Histoire de France (Vol 15) 1661-1690 by Histoire de France - Jules Michelet

Histoire de France (Vol 15) 1661-1690 by Histoire de France - Jules Michelet

Auteur:Histoire de France - Jules Michelet [Michelet, Histoire de France - Jules]
La langue: fra
Format: epub
Publié: 2014-03-25T23:00:00+00:00


Je m'étonne fort peu de voir l'horreur et la frayeur qu'éprouvait l'Angleterre pour ce système étrange. Elle frémissait de sentir autour d'elle et sous elle gronder ce monde de la nuit. Même avant la paix générale, dès que le roi eut brisé la ligue en détachant la Hollande, il se trouva redoutable pour tous. L'Angleterre le voyait venir menaçant, corrupteur, achetant Charles II et les ennemis de Charles II, gâtant et pourrissant ses lords par les Jésuites, et préparant un nouveau roi.

Trois ou quatre ans avant les premières dragonnades, vers 1677, s'organisèrent en France les nombreuses maisons où l'on jetait les filles protestantes. La plus barbare mesure de la persécution, l'enlèvement des enfants, fut révélée ainsi dans son immense extension. Nos voisins purent comprendre qu'en ce système, ce n'était pas l'État seulement, mais la famille qui était menacée. On compta bientôt une foule de ces couvents-prisons. Dans celui de Paris, sous les yeux du public, on employait toutes les séductions de la douceur. Mais les autres, au loin, furent des maisons de force pour dompter les rebelles. Les parents, sur tous les rivages d'Angleterre, abordaient éperdus, désolés pour toujours. Cela parlait assez. La pitié, la terreur, agitaient tout le peuple. Partout, dans les rues, les cafés (très-récemment créés), vous auriez rencontré des figures sombres, de petits groupes conversant à voix basse, discutant, préparant les moyens de la résistance.

«Vaine panique,» dit-on. Pourquoi vaine? On la juge telle, parce qu'elle empêcha ce qu'elle craignait. L'Angleterre fut comme un taureau que le loup vient flairer la nuit. Il frappe de la corne au hasard et frappe mal; mais ses coups fortuits, qui montrent sa force et sa fureur, donnent à penser à l'assaillant.

Grande est ici la légèreté des historiens. Ils affirment d'abord que le complot papiste fut une fable. Puis ils prouvent eux-mêmes qu'on ne peut affirmer, l'accusé principal ayant eu le temps de brûler ses papiers. Dans le seul qu'il ne brûla pas, ce Coleman, secrétaire de la duchesse d'York et des Jésuites, demande secours à la Chaise pour frapper le plus grand coup qu'ait reçu le protestantisme.

Le complot très-réel fut la trahison des deux frères, Charles II, Jacques II, qui, vingt-cinq ans durant, annulèrent l'Angleterre ou même la vendirent à la France. L'hôtel d'York, le centre des Jésuites, fut une manufacture de traîtres.

«Mais, dit-on, les Jésuites condamnés protestèrent de leur innocence.» L'accusateur Bedloe, qui meurt de maladie, jure aussi en mourant qu'il a dit vérité. Qui croirai-je? Je suis habitué, dans les procès anglais, à voir jurer ces Pères, et contre des choses prouvées. Ils jurèrent sous Élisabeth. Ils jurèrent sous Jacques Ier. Il n'en durait pas moins, pour les démentir, au milieu de Londres, le monument de la trop certaine Conspiration des poudres. (V. plus haut.)

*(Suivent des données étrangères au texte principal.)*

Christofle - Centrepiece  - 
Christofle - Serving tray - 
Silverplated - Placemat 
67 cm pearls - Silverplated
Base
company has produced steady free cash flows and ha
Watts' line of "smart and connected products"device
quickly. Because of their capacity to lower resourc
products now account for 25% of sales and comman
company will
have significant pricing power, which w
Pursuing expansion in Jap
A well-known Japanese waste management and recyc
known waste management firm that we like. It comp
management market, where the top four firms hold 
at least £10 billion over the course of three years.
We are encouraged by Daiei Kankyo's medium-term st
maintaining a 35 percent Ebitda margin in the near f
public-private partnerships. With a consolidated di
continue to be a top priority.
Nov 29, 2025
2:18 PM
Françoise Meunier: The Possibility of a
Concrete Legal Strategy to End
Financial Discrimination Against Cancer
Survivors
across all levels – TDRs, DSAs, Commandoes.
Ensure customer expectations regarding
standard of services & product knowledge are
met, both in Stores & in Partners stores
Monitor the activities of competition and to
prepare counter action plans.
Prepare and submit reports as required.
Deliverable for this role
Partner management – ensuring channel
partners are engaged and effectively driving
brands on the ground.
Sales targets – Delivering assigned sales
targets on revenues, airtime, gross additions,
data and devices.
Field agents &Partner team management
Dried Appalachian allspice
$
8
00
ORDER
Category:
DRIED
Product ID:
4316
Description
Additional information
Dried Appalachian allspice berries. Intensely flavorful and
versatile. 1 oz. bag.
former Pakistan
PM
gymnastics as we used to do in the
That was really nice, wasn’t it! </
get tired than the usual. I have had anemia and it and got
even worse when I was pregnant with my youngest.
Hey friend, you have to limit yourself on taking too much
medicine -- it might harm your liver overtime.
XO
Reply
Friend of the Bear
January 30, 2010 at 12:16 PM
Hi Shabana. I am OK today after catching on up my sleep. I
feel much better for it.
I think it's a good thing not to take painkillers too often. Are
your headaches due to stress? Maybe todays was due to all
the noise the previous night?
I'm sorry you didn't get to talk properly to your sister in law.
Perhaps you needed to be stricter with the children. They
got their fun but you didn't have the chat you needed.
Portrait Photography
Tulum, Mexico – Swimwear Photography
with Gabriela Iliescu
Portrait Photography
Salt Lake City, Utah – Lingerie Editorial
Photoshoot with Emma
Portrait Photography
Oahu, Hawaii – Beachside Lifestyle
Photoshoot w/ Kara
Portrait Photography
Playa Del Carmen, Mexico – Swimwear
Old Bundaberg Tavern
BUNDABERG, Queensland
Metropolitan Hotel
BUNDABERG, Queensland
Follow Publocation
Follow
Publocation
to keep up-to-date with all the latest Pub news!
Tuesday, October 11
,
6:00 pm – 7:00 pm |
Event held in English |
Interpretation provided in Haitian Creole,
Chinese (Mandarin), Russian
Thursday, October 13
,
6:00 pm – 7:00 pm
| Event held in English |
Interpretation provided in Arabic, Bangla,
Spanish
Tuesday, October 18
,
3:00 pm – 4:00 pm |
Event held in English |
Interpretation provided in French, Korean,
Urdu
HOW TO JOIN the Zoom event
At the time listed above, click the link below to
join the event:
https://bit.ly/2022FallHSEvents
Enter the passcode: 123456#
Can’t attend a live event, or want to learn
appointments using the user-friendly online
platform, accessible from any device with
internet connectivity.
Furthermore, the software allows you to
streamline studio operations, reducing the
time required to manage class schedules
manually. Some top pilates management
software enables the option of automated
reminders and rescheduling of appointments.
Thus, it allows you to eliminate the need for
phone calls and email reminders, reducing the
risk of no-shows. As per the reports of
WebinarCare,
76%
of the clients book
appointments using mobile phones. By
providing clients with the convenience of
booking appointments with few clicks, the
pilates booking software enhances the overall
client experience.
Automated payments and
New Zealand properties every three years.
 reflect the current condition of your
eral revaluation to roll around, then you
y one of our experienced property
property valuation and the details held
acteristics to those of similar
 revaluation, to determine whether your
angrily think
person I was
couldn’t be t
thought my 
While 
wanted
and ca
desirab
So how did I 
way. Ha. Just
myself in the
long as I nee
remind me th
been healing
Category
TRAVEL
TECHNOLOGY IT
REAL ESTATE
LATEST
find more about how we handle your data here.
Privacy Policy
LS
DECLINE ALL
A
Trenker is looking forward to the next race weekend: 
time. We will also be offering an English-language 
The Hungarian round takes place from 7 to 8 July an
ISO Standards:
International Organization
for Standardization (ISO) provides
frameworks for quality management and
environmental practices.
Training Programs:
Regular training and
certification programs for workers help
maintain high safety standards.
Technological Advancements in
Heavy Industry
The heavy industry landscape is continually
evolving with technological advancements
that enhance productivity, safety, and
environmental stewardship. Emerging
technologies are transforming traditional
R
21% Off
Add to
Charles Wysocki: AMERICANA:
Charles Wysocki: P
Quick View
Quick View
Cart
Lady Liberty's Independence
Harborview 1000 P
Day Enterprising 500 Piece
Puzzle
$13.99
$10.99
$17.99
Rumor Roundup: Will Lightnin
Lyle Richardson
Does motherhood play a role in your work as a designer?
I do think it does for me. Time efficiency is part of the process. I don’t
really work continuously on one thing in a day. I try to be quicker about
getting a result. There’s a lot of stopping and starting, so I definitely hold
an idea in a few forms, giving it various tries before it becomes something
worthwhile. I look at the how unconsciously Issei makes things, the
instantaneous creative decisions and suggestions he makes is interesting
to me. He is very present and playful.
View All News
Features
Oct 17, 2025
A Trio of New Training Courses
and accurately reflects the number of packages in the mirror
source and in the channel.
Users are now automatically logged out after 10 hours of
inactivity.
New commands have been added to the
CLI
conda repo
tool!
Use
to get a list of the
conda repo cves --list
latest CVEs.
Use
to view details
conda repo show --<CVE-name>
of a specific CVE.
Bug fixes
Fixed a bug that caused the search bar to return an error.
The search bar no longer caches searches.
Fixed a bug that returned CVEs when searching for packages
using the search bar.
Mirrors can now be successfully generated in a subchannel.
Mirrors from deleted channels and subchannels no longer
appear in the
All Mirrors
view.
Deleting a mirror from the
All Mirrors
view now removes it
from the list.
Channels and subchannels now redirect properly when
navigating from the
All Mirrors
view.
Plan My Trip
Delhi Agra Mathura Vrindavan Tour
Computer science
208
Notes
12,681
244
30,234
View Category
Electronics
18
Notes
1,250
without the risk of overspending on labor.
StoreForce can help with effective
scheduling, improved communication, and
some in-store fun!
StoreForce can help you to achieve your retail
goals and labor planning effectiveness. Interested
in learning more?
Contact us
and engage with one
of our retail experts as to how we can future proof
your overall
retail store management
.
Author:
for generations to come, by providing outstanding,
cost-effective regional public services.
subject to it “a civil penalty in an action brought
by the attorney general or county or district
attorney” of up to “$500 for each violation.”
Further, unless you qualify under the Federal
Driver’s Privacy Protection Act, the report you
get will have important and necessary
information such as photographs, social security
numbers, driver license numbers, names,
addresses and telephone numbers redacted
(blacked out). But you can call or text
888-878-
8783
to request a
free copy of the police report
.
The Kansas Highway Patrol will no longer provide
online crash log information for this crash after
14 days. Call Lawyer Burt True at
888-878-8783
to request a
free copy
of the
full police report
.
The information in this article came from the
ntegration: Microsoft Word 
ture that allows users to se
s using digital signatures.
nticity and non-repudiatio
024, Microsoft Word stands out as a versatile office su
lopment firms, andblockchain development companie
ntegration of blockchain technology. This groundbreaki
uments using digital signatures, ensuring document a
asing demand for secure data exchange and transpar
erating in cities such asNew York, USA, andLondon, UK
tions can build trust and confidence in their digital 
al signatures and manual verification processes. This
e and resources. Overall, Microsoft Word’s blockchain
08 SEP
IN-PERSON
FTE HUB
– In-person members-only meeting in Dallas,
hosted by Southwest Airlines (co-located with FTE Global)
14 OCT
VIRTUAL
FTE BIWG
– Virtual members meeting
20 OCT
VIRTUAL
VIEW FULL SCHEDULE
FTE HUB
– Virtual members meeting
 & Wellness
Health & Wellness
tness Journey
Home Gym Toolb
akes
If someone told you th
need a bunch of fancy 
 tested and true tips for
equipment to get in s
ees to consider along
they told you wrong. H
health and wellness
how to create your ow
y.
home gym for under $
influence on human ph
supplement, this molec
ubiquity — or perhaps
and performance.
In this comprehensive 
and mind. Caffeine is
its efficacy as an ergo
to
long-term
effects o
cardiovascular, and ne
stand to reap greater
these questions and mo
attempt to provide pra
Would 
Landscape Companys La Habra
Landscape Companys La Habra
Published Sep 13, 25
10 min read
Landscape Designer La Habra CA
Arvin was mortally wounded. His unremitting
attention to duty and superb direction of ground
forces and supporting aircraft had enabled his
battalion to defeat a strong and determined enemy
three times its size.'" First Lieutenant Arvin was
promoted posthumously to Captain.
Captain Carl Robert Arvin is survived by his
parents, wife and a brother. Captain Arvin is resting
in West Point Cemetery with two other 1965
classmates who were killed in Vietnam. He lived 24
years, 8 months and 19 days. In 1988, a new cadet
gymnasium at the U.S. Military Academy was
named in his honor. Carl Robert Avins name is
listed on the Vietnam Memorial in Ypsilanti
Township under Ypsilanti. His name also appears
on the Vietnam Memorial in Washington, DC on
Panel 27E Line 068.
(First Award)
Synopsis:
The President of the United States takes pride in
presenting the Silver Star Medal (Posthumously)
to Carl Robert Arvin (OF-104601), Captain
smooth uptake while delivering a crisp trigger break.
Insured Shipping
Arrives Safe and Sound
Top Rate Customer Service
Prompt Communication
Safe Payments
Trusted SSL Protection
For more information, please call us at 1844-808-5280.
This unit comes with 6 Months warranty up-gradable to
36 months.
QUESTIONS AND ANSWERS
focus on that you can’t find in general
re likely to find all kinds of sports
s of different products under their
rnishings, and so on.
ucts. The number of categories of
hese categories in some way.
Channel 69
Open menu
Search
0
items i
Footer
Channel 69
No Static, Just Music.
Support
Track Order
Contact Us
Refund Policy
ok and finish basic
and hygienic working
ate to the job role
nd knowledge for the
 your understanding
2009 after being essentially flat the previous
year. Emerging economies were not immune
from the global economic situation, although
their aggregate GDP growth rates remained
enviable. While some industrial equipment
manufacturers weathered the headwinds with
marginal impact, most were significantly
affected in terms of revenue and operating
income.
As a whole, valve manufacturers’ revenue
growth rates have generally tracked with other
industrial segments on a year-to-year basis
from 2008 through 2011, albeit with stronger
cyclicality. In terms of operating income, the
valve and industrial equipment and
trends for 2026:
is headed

Ici les preuves étaient moins sûres; l'Angleterre eût mieux fait de ne point les frapper. Mais elle fit très-bien de désarmer les catholiques. La funèbre et terrible procession qui exalta le peuple autour du juge assassiné, cette grande machine populaire eut un effet immense pour le salut de l'Angleterre.